INFORMATION SHOWN: Begin

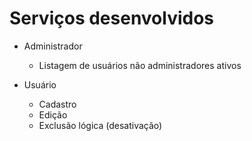 # Serviços desenvolvidos

- Administrador
    - Listagem de usuários não administradores ativos

- Usuário
    - Cadastro
    - Edição
    - Exclusão lógica (desativação)
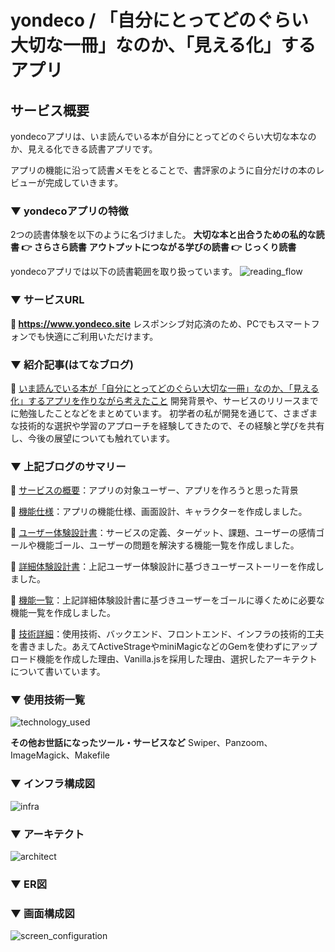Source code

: # yondeco / 「自分にとってどのぐらい大切な一冊」なのか、「見える化」するアプリ

## サービス概要

yondecoアプリは、いま読んでいる本が自分にとってどのぐらい大切な本なのか、見える化できる読書アプリです。 

アプリの機能に沿って読書メモをとることで、書評家のように自分だけの本のレビューが完成していきます。

### ▼ yondecoアプリの特徴

2つの読書体験を以下のように名づけました。
**大切な本と出合うための私的な読書 👉 さらさら読書**
**アウトプットにつながる学びの読書 👉 じっくり読書**

yondecoアプリでは以下の読書範囲を取り扱っています。
![reading_flow](/readme/reading_flow.png)

### ▼ サービスURL
**🔗 https://www.yondeco.site**
レスポンシブ対応済のため、PCでもスマートフォンでも快適にご利用いただけます。

### ▼ 紹介記事(はてなブログ)
🔗 [いま読んでいる本が「自分にとってどのぐらい大切な一冊」なのか、「見える化」するアプリを作りながら考えたこと](https://maki-ooo.hatenablog.com/entry/yondeco_new_release)
開発背景や、サービスのリリースまでに勉強したことなどをまとめています。
初学者の私が開発を通じて、さまざまな技術的な選択や学習のアプローチを経験してきたので、その経験と学びを共有し、今後の展望についても触れています。

### ▼ 上記ブログのサマリー
🔗 [サービスの概要](https://maki-ooo.hatenablog.com/entry/yondeco_new_release#%E3%82%B5%E3%83%BC%E3%83%93%E3%82%B9%E6%A6%82%E8%A6%81)：アプリの対象ユーザー、アプリを作ろうと思った背景

🔗 [機能仕様](https://maki-ooo.hatenablog.com/entry/yondeco_new_release#%E3%82%A2%E3%83%97%E3%83%AA%E3%82%92%E4%BD%9C%E3%82%8B%E4%B8%8A%E3%81%A7%E6%B1%BA%E3%82%81%E3%81%9F%E3%81%93%E3%81%A8)：アプリの機能仕様、画面設計、キャラクターを作成しました。

🔗 [ユーザー体験設計書](/readme/user_experience_des_doc.pdf)：サービスの定義、ターゲット、課題、ユーザーの感情ゴールや機能ゴール、ユーザーの問題を解決する機能一覧を作成しました。

🔗 [詳細体験設計書](/readme/detailed_experience_design.pdf)：上記ユーザー体験設計に基づきユーザーストーリーを作成しました。

🔗 [機能一覧](/readme/list_functions.pdf)：上記詳細体験設計書に基づきユーザーをゴールに導くために必要な機能一覧を作成しました。

🔗 [技術詳細](https://maki-ooo.hatenablog.com/entry/yondeco_new_release#%E6%8A%80%E8%A1%93%E8%A9%B3%E7%B4%B0)：使用技術、バックエンド、フロントエンド、インフラの技術的工夫を書きました。あえてActiveStrageやminiMagicなどのGemを使わずにアップロード機能を作成した理由、Vanilla.jsを採用した理由、選択したアーキテクトについて書いています。

### ▼ 使用技術一覧
![technology_used](/readme/technology_list.png)

**その他お世話になったツール・サービスなど**
Swiper、Panzoom、ImageMagick、Makefile

### ▼ インフラ構成図
![infra](/readme/infra.png)

### ▼ アーキテクト
![architect](/readme/architect.png)

### ▼ ER図

### ▼ 画面構成図
![screen_configuration](/readme/screen_configuration.png)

INFORMATION SHOWN: End

■ WORK TASK ■
Quote the data word for word from its first line through the line containing "yondecoアプリは、いま", including both of those lines. Omit the pictures.

■ RESPONSE ■
 # Serviços desenvolvidos

- Administrador
    - Listagem de usuários não administradores ativos

- Usuário
    - Cadastro
    - Edição
    - Exclusão lógica (desativação)
Source code

: # yondeco / 「自分にとってどのぐらい大切な一冊」なのか、「見える化」するアプリ

## サービス概要

yondecoアプリは、いま読んでいる本が自分にとってどのぐらい大切な本なのか、見える化できる読書アプリです。 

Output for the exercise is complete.